The social media and political echo chamber have spoken: Mitt Romney's remark in Tuesday's presidential debate about "binders full of women" is the hottest topic in the land.

Romney's comment about gathering female applicants for his cabinet in Massachusetts was decidedly awkward. But Democrats are insisting it was more than that -- indicative of the way in which Romney thinks about females.

Who's right? At this point, it seems to be more a political sideshow than a real problem for the Romney campaign.

First, let's look at what Romney actually said:

ROMNEY: We took a concerted effort to go out and find women who had backgrounds that could be qualified to become members of our cabinet. I went to a number of women’s groups and said, “Can you help us find folks?” and they brought us whole binders full of women.

I was proud of the fact that, after I staffed my cabinet and my senior staff, that the University of New York in Albany did a survey of all 50 states, and concluded that mine had more women in senior leadership positions than any other state in America.

The point Romney was clearly trying to make should have been a strong one for him: that he sought out qualified female applicants for his cabinet who, for whatever reason, hadn't been stepping forward. Romney initially filled 42 percent of senior-level appointments with women (though that number declined later in his administration), and the study he cited backs up his claim that this was the highest number in the country. (By way of comparison, 25 percent of President Obama's initial cabinet appointees were women.)

In addition, as we've written before, Romney's struggles with women voters in this campaign have been overblown. While Democrats continue to attack him on issues like contraception, polls have shown Romney's numbers with women are very much in line with past GOP presidential candidates. And it's normal for Republicans to perform a little worse among women than men, which is exactly what Romney is doing.

Nonetheless, Republicans have been forced to respond, with Republican National Committee Chairman Reince Priebus and Sen. Kelly Ayotte (R-N.H.) responding to the line of attack on a conference call this morning pointing to Obama's "empty binder."

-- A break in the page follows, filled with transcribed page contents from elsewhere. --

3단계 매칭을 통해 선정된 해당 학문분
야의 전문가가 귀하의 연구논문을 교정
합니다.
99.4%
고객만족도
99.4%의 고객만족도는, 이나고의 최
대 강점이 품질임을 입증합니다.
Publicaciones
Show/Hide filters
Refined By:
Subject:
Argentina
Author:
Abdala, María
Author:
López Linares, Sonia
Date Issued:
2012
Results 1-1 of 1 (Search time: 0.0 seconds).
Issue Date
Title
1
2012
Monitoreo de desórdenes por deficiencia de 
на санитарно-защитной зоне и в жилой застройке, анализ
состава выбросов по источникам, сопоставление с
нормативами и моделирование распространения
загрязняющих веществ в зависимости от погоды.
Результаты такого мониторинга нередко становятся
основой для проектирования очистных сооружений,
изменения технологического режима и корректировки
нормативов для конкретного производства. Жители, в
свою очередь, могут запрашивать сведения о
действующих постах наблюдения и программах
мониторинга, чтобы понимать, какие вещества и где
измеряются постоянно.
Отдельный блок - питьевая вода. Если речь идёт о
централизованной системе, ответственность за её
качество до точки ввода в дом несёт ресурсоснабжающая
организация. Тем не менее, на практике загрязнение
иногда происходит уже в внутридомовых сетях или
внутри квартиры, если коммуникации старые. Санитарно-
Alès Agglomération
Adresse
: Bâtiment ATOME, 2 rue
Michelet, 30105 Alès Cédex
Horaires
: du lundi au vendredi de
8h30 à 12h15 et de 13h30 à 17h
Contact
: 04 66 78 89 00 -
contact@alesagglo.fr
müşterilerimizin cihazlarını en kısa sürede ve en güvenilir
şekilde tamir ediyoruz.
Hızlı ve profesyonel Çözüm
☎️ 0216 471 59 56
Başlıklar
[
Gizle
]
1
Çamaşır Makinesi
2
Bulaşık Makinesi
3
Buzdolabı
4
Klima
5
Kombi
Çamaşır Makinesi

"He's had two debates, he's had plenty of excuses, but he hasn’t offered up a plan," Priebus said. "That’s why were calling it an empty binder."

There is some downside to all of this for Romney.

Perhaps the biggest problem for him is that his inartful phrasing turned the focus from the number of women in his cabinet to his awkwardness and, Democrats hope, a broader discussion of where he -- and the GOP -- stands on women's issue. Instead of getting in a strong talking point on his hiring of women, we're all talking about "binders full of women". That's a missed chance for Romney.

In addition, the group responsible for assembling the "binders" is now saying that they -- not Romney -- initiated the process of gathering qualified female applicants. So we've got a fact-checker situation on our hands, ensuring this conversation will continue at least through tomorrow.

But all of this reeks of momentary distraction -- the kind of story that one side pushes for a short time in hopes of gaining traction and then backs off of, with little lasting impact.

That could change, of course (and the amount of attention devoted to the "binders" comment continues to surprise The Fix). But for now, it seems like something we -- and the vast majority of voters -- probably won't remember on Nov. 6.